We will go to our graves with Boone managing this team. 

Not rooting for the big rock. But it might be our best bet.    

15 comments:

Publius said...

Can't go back to ESPN. So yeah, we're stuck with him.

BTR999 said...

Even if they canned Boone, they would likely seek a pliable clone.
No Experience Necessary!

JM said...

The front office said we needed to shore up our defense during the offseason, but not a peep was said about Aaron "Hey, let's bring in Nestor" Boone.

It just struck me today that Judge's inability to hit in the postseason, however anyone wants to spin the reason why, is just basically choking. A great, great player, who simply can't deal after game 162. And when he got to the World Series, he choked defensively, something he never otherwise does.

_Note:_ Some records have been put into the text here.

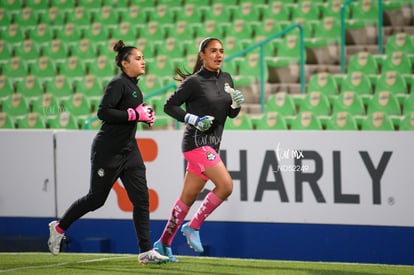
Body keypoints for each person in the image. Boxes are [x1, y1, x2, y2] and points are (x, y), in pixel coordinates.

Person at [47, 40, 169, 265]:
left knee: (142, 200)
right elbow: (103, 112)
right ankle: (59, 227)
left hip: (129, 150)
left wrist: (144, 116)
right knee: (96, 199)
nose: (144, 61)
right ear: (125, 63)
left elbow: (128, 114)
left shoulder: (134, 87)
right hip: (108, 151)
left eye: (143, 58)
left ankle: (145, 252)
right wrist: (134, 115)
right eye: (138, 58)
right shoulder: (118, 84)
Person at [153, 37, 245, 262]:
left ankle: (163, 244)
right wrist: (191, 118)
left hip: (212, 144)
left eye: (221, 51)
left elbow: (230, 114)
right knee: (225, 186)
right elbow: (168, 106)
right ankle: (192, 227)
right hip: (196, 144)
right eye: (213, 51)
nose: (218, 55)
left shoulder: (226, 78)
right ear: (202, 55)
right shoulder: (194, 82)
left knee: (187, 198)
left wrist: (236, 105)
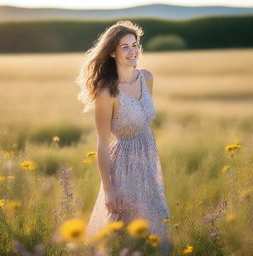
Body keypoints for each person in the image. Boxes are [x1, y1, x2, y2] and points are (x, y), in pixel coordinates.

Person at [76, 20, 171, 256]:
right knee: (123, 234)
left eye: (135, 45)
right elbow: (101, 141)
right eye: (125, 47)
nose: (133, 51)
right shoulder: (107, 91)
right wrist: (109, 189)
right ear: (112, 52)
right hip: (123, 169)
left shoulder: (147, 78)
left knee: (157, 226)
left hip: (148, 164)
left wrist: (150, 157)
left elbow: (144, 121)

This is one very weird team.

JM said...

GLENDALE, Ariz. -- Chicago Cubs pitcher Cody Poteet became the first player to challenge a ball/strike call in a major league game when he asked for a review of a fastball to Los Angeles Dodgers infielder Max Muncy in the bottom of the first inning of their opening spring game Thursday.

Poteet, acquired from the New York Yankees for Cody Bellinger over the winter, thought the low fastball caught the corner of the plate, but plate umpire Tony Randazzo disagreed, calling it a ball. Per MLB rules this spring, Poteet tapped his head indicating he wanted a review, and quickly the pitch and its location were shown on the scoreboard. The call was reversed, and instead of a 1-1 count, Muncy fell to 0-2 before striking out.

Instead of robots calling every pitch, teams can challenge two calls per game with the ability to retain a successful challenge. Only the pitcher, catcher or hitter can challenge a call and must do so without help from the dugout. Tapping their head is the indication they want to challenge a call.

Stang said...

YANKEES CHANGE FACIAL HAIR POLICY! "WELL-GROOMED BEARDS" OK!!!

AboveAverage said...

So, then, eventually, will players be able to tap their own, personal Poteets and question something bigger and more profound.that needs to be overturned?

And, uhm, I uh, have some to like, say about the Boone extension……

AboveAverage said...

ladies and gentlemen - put down those razors - we have a Stang sighting

JM said...

I just saw that headline. My head is spinning...

AboveAverage said...

The BEARDS are coming . . . . . . . . . . .

BTR999 said...

My. Lands, what next???

Doug K. said...

1) "It reminds me of the 1956 boxing movie, "The Harder they Fall"..."

Budd Schullberg is one of the greatest American writers of all time.

A Face in the Crowd
On The Waterfront
What Makes Sammy Run
and the Harder They Fall.

Not too shabby.

Doug K. said...

2) As I posted yesterday... watched Cody Poteet get shelled by the Dodgers. The Yankees TOTALLY won the Bellinger trade. Cashman is a genius!!!!!! (At least for a day)

"Genius For A Day" was a short lived PBS Game show in the 60's where they brought on men considered brilliant in their field and let them explain their theories about how to fix government.

Winners were given washing machines, not actual control. Simpler times.

JM said...

Budd Schullberg not to be confused with Max Shulman, creator of Dobie Gillis.

JM said...

I'm waiting for the first Van Dyck.

Doug K. said...

Or Bud Melman of David Letterman fame.